That's right, this is done specifically for user samples. Going through
all of the fields, the only one that is easily obtainable from userspace
would be the timestamp_end_ns, since it will be present in the counter
header (after some adjustment).

Starting from the sample header, the flags are a catch-all if we want to
indicate to the user that something has gone wrong, and there is no
separate mechanism to report this.

The block set is technically known by userspace, but not reported
anywhere. Having it as part of the sample header allows for simpler
userspace parsing.

The user data is effectively a way of tagging a sample. Let's say you
make a manual session, then sample multiple times, and stop it. The user
data gives you a way of attaching some user-relevant data to each of
these samples in the ring buffer. This could be something like the frame 
number, or even a pointer to some userspace data. The kernel does not 
interpret this in any way.

Together, having the block set and the user data allows for context-less 
parsing: upon receiving a sample, you can read the header, obtain the 
tracking structure, and then walk the sample looking at each block 
header to gain full context of the data you are trying to read.

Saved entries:
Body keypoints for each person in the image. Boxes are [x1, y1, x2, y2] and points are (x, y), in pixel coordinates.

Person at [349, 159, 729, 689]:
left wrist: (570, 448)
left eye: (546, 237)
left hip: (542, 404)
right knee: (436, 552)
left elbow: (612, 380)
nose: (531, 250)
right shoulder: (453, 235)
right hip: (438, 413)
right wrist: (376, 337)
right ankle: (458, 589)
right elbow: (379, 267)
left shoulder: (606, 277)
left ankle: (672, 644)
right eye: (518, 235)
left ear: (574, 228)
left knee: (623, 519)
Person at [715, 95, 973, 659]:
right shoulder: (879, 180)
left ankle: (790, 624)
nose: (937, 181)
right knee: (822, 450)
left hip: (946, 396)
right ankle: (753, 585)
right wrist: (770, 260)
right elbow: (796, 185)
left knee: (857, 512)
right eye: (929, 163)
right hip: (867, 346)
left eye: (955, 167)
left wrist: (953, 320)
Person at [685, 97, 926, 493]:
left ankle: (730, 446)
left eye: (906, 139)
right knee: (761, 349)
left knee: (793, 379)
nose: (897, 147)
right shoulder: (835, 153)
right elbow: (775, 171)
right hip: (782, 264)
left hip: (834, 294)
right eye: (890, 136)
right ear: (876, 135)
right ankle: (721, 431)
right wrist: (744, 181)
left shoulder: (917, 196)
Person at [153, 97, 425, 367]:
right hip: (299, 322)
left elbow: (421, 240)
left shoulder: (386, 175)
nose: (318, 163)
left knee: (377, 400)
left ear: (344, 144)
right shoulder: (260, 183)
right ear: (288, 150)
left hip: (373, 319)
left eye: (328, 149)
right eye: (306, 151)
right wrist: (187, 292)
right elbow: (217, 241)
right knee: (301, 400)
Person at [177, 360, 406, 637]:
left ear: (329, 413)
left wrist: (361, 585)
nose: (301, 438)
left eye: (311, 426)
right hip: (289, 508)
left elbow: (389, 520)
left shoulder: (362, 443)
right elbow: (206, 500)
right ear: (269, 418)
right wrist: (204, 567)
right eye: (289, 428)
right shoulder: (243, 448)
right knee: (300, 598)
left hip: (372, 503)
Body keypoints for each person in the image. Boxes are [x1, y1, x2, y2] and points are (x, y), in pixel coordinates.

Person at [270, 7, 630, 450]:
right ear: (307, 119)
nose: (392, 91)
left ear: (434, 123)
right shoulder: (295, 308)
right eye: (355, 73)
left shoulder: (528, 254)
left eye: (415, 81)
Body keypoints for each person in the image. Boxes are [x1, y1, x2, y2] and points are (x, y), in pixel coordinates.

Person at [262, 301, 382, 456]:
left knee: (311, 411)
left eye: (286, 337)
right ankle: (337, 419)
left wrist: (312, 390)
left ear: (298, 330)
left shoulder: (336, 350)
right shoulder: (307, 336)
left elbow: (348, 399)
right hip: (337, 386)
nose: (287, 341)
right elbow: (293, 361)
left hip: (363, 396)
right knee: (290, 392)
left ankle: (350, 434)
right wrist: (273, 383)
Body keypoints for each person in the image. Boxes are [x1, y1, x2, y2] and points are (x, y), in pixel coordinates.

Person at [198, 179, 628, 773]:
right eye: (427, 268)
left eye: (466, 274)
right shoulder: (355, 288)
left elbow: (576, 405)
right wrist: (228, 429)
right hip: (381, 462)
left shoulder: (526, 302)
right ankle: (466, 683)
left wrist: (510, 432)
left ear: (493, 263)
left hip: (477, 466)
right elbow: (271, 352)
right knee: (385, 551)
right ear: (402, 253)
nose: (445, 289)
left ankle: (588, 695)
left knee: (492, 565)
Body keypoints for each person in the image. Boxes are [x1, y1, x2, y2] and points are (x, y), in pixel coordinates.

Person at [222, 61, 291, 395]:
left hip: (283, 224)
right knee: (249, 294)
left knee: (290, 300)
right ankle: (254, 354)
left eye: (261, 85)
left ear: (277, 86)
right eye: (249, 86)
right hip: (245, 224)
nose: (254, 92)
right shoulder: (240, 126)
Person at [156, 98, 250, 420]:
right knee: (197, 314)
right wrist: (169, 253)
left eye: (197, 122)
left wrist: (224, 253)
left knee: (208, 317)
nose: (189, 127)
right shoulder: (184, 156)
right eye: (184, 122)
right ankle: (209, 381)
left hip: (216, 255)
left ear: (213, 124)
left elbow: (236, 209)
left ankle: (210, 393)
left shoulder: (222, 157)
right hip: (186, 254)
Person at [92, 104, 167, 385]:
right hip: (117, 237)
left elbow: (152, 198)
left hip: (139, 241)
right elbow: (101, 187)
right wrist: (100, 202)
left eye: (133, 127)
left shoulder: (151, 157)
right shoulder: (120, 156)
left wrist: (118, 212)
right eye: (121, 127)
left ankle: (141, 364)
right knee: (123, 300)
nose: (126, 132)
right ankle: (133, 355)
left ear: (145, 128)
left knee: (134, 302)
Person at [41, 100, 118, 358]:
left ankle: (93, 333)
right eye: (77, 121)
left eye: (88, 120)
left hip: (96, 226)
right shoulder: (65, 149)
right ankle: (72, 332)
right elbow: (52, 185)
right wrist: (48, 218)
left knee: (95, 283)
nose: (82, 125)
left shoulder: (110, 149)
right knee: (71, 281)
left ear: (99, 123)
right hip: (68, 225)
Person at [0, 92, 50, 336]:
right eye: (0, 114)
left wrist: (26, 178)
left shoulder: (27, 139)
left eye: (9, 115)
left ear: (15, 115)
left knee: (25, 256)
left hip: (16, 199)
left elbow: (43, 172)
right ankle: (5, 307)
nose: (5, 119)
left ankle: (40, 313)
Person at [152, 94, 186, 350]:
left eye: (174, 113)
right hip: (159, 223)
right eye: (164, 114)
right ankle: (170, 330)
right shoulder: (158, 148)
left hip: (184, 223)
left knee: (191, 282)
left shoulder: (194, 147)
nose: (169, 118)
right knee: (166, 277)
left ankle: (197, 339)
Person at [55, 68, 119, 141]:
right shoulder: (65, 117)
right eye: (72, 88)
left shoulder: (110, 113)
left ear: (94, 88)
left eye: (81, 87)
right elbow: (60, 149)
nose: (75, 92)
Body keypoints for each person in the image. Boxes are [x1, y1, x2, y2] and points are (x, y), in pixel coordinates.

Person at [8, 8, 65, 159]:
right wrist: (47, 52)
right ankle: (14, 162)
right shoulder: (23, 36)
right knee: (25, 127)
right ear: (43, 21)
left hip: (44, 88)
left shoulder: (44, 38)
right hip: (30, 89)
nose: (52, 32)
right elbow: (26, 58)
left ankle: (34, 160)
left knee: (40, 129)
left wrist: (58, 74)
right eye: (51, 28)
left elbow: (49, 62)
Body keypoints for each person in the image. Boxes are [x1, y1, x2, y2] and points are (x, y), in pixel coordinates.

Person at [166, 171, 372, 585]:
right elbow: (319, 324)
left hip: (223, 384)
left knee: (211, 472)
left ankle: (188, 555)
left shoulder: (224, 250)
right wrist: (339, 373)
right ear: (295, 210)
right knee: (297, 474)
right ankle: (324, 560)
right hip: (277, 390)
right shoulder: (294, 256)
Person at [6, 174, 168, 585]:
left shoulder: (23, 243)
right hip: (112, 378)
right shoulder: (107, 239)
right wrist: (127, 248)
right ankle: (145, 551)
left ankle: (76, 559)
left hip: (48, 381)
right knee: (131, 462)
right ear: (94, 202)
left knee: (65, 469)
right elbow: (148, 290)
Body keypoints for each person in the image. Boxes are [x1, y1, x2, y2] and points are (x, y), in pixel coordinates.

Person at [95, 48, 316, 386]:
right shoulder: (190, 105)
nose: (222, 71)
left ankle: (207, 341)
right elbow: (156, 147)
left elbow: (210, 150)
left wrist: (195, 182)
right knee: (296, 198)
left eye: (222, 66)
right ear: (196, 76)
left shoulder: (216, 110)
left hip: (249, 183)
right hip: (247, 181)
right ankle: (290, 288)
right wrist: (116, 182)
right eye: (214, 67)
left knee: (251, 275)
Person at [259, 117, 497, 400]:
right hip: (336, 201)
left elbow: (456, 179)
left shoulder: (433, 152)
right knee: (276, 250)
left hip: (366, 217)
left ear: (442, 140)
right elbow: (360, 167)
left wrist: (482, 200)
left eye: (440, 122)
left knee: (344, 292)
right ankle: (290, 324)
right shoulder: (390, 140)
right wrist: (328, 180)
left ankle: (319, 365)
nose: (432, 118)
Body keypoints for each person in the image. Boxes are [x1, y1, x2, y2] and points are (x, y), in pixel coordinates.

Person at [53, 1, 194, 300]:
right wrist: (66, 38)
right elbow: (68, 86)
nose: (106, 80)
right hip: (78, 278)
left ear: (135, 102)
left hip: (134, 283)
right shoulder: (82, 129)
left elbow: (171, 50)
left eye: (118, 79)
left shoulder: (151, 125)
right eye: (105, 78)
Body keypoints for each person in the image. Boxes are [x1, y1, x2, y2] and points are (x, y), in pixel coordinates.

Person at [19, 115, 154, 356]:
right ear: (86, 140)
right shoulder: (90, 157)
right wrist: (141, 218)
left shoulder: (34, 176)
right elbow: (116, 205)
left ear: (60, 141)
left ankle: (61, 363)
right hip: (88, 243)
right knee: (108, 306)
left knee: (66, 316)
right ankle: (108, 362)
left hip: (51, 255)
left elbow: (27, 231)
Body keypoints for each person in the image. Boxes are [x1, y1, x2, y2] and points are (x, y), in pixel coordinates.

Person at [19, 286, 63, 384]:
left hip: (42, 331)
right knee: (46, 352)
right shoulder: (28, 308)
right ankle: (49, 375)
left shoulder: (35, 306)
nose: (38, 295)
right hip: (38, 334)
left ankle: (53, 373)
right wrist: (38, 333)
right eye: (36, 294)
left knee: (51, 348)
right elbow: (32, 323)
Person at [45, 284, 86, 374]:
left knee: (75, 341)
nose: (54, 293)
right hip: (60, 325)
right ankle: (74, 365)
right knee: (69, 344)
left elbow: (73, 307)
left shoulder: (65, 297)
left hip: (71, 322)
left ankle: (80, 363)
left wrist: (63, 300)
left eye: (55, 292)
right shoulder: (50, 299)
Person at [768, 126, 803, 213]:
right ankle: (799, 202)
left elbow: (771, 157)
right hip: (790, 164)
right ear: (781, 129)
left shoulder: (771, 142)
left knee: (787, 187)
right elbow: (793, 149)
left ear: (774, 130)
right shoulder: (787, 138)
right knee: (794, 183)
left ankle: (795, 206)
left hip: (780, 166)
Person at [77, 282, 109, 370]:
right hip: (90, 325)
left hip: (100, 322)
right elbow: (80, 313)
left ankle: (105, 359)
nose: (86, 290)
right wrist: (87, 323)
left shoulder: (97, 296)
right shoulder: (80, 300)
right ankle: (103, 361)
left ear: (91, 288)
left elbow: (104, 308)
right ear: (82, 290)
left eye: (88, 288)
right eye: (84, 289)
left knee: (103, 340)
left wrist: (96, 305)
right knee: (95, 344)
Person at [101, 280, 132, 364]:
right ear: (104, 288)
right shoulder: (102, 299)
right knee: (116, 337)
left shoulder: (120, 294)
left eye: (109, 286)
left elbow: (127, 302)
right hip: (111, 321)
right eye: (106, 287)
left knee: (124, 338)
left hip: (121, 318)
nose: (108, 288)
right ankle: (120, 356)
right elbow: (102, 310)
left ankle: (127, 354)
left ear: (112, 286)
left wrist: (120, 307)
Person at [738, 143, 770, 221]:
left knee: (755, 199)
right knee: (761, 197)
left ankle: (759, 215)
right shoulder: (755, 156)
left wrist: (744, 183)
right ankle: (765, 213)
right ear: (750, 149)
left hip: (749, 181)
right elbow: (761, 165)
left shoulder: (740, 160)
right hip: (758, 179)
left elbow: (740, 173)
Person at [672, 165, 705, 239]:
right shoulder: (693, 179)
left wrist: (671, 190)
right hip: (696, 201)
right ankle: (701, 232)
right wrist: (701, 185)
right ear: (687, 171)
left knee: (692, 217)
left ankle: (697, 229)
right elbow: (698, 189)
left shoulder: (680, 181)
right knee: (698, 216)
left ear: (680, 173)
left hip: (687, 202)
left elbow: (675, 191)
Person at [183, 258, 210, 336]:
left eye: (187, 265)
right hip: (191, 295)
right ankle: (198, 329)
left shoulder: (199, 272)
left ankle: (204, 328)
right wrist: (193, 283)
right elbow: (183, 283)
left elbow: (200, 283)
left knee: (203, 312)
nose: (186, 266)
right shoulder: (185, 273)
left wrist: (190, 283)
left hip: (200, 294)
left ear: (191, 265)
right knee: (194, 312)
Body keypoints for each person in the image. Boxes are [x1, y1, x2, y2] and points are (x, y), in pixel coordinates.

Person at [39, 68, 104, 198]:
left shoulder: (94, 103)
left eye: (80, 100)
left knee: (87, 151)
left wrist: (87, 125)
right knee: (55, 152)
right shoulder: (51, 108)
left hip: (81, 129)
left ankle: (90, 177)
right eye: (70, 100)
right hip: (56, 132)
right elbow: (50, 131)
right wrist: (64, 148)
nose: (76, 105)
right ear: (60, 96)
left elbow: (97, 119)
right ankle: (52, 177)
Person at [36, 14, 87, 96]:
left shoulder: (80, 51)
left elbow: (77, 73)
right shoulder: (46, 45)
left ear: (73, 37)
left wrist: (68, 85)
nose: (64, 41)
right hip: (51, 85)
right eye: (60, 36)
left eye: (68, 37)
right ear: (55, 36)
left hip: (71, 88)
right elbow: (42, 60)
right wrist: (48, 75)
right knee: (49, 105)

What to do.
Answer these questions from the post about sample headers, one per line:
1. Which field does the post say is easily obtainable from userspace?
2. What two things does it give as examples of user data?
3. What kind of parsing do the block set and the user data allow together?

Worked solution.
1. timestamp_end_ns
2. The frame number, or a pointer to some userspace data
3. Context-less parsing